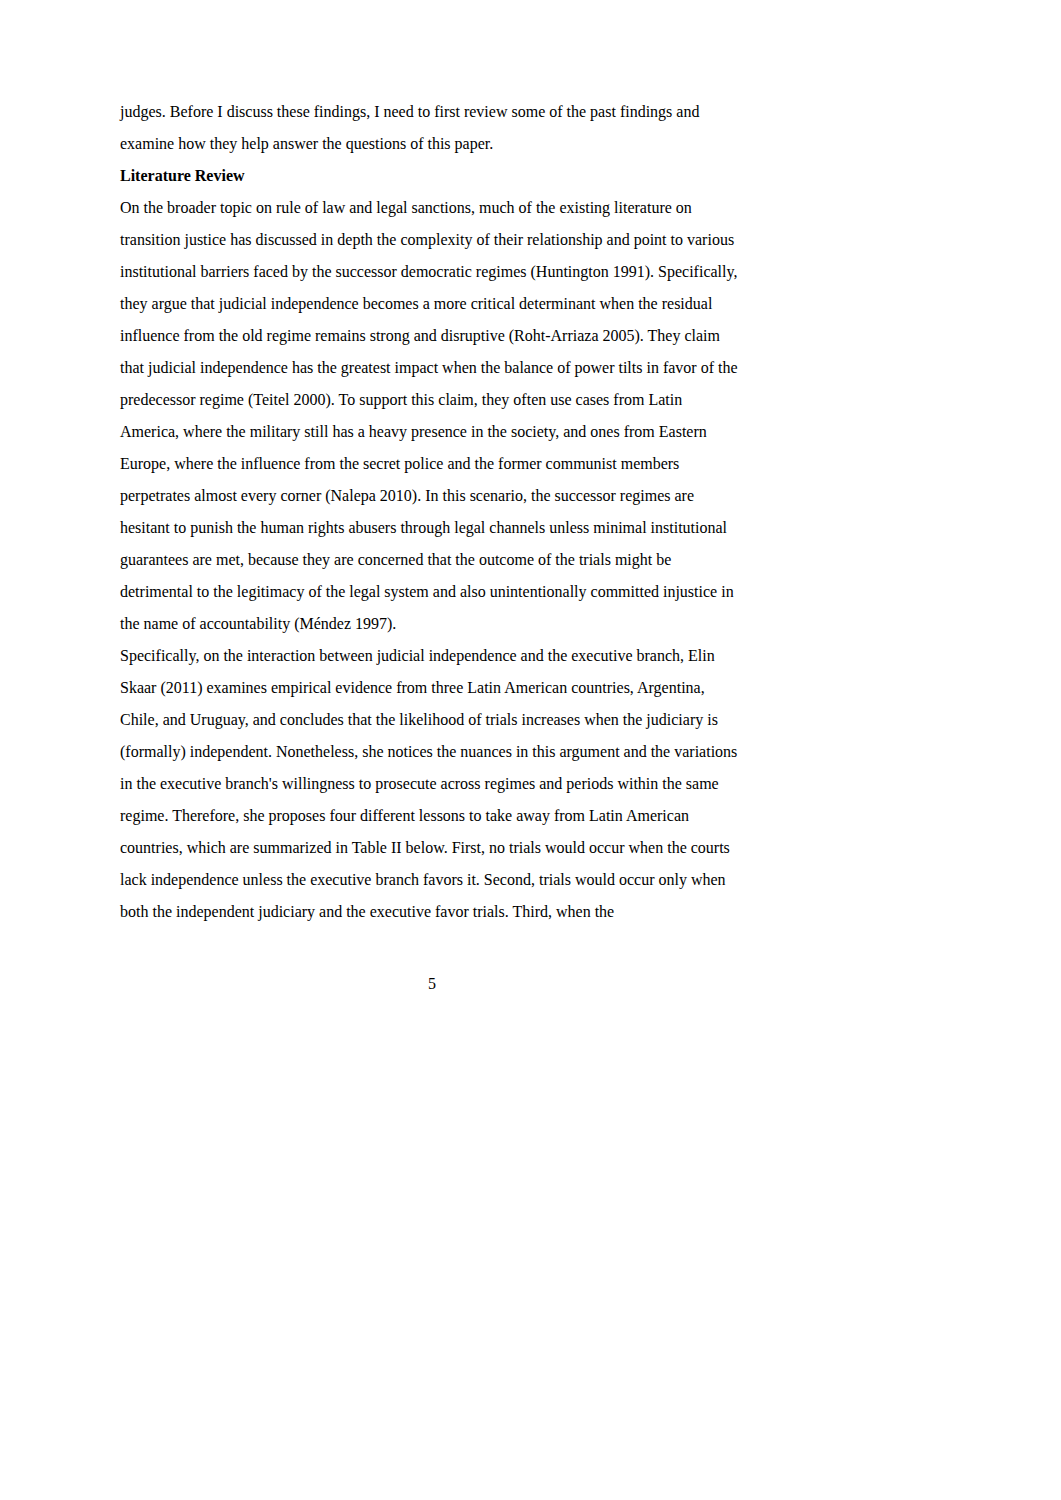judges. Before I discuss these findings, I need to first review some of the past findings and examine how they help answer the questions of this paper.
Literature Review
On the broader topic on rule of law and legal sanctions, much of the existing literature on transition justice has discussed in depth the complexity of their relationship and point to various institutional barriers faced by the successor democratic regimes (Huntington 1991). Specifically, they argue that judicial independence becomes a more critical determinant when the residual influence from the old regime remains strong and disruptive (Roht-Arriaza 2005). They claim that judicial independence has the greatest impact when the balance of power tilts in favor of the predecessor regime (Teitel 2000). To support this claim, they often use cases from Latin America, where the military still has a heavy presence in the society, and ones from Eastern Europe, where the influence from the secret police and the former communist members perpetrates almost every corner (Nalepa 2010). In this scenario, the successor regimes are hesitant to punish the human rights abusers through legal channels unless minimal institutional guarantees are met, because they are concerned that the outcome of the trials might be detrimental to the legitimacy of the legal system and also unintentionally committed injustice in the name of accountability (Méndez 1997).
Specifically, on the interaction between judicial independence and the executive branch, Elin Skaar (2011) examines empirical evidence from three Latin American countries, Argentina, Chile, and Uruguay, and concludes that the likelihood of trials increases when the judiciary is (formally) independent. Nonetheless, she notices the nuances in this argument and the variations in the executive branch's willingness to prosecute across regimes and periods within the same regime. Therefore, she proposes four different lessons to take away from Latin American countries, which are summarized in Table II below. First, no trials would occur when the courts lack independence unless the executive branch favors it. Second, trials would occur only when both the independent judiciary and the executive favor trials. Third, when the
5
-------
● Task objective:
Output the material above exactly, without pictures.

● Output below:
judges. Before I discuss these findings, I need to first review some of the past findings and examine how they help answer the questions of this paper.
Literature Review
On the broader topic on rule of law and legal sanctions, much of the existing literature on transition justice has discussed in depth the complexity of their relationship and point to various institutional barriers faced by the successor democratic regimes (Huntington 1991). Specifically, they argue that judicial independence becomes a more critical determinant when the residual influence from the old regime remains strong and disruptive (Roht-Arriaza 2005). They claim that judicial independence has the greatest impact when the balance of power tilts in favor of the predecessor regime (Teitel 2000). To support this claim, they often use cases from Latin America, where the military still has a heavy presence in the society, and ones from Eastern Europe, where the influence from the secret police and the former communist members perpetrates almost every corner (Nalepa 2010). In this scenario, the successor regimes are hesitant to punish the human rights abusers through legal channels unless minimal institutional guarantees are met, because they are concerned that the outcome of the trials might be detrimental to the legitimacy of the legal system and also unintentionally committed injustice in the name of accountability (Méndez 1997).
Specifically, on the interaction between judicial independence and the executive branch, Elin Skaar (2011) examines empirical evidence from three Latin American countries, Argentina, Chile, and Uruguay, and concludes that the likelihood of trials increases when the judiciary is (formally) independent. Nonetheless, she notices the nuances in this argument and the variations in the executive branch's willingness to prosecute across regimes and periods within the same regime. Therefore, she proposes four different lessons to take away from Latin American countries, which are summarized in Table II below. First, no trials would occur when the courts lack independence unless the executive branch favors it. Second, trials would occur only when both the independent judiciary and the executive favor trials. Third, when the
5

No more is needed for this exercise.